Where a line contains "justamente aí que", begin there and restate word for word every line to the end of the entries below, pictures excluded.

Extracted page text data
⁂
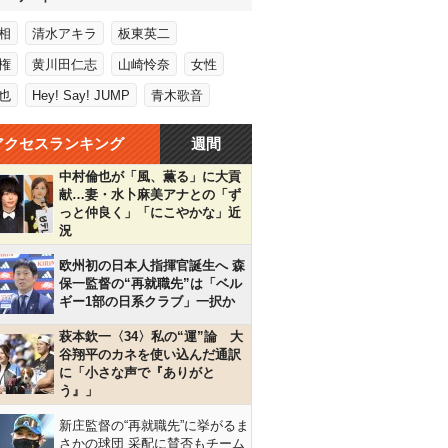
相
清水アキラ
板東英二
権
黄川田仁志
山崎怜奈
女性
也
Hey! Say! JUMP
青木歌音
アクセスランキング
週間
中村倫也が「風、薫る」に大貢
献…妻・水卜麻美アナとの「ず
っと仲良く」「にこやかな」近
況
欧州初の日本人指揮官誕生へ 森
保一監督の“再就職先”は「ベル
ギー1部の日系クラブ」一択か
萩本欽一〈34〉私の“運”論 大
谷翔平のカネを使い込んだ通訳
に「小さな声で『ありがと
う』」
新庄監督の“再就職先”に挙がるま
さかの球団 采配に賛否もチーム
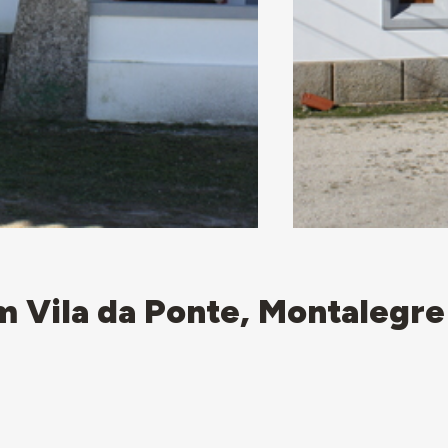
m Vila da Ponte, Montalegre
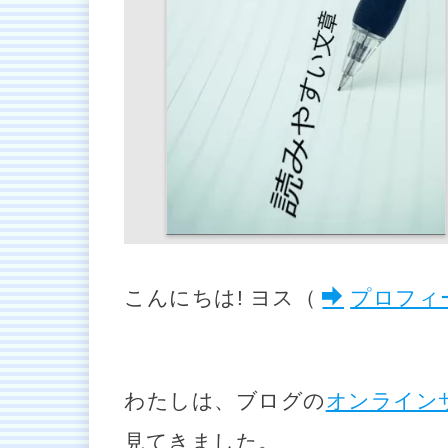
こんにちは! ヨス（
プロフィ
わたしは、ブログの
オンライン
見てきました。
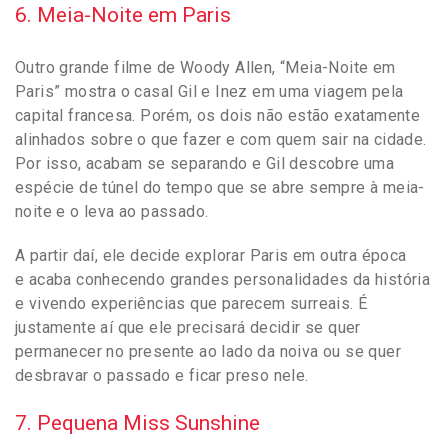
6. Meia-Noite em Paris
Outro grande filme de Woody Allen, “Meia-Noite em
Paris” mostra o casal Gil e Inez em uma viagem pela
capital francesa. Porém, os dois não estão exatamente
alinhados sobre o que fazer e com quem sair na cidade.
Por isso, acabam se separando e Gil descobre uma
espécie de túnel do tempo que se abre sempre à meia-
noite e o leva ao passado.
A partir daí, ele decide explorar Paris em outra época
e acaba conhecendo grandes personalidades da história
e vivendo experiências que parecem surreais. É
justamente aí que ele precisará decidir se quer
permanecer no presente ao lado da noiva ou se quer
desbravar o passado e ficar preso nele.
7. Pequena Miss Sunshine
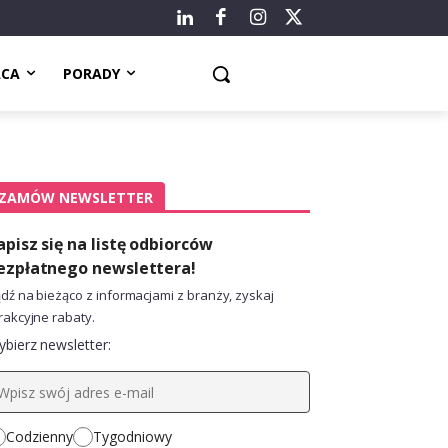
ACA
PORADY
ZAMÓW NEWSLETTER
apisz się na listę odbiorców
ezpłatnego newslettera!
dź na bieżąco z informacjami z branży, zyskaj
rakcyjne rabaty.
bierz newsletter:
Codzienny
Tygodniowy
⁂
_Solution for this task_
justamente aí que ele precisará decidir se quer
permanecer no presente ao lado da noiva ou se quer
desbravar o passado e ficar preso nele.
7. Pequena Miss Sunshine
ACA
PORADY
ZAMÓW NEWSLETTER
apisz się na listę odbiorców
ezpłatnego newslettera!
dź na bieżąco z informacjami z branży, zyskaj
rakcyjne rabaty.
bierz newsletter:
Codzienny
Tygodniowy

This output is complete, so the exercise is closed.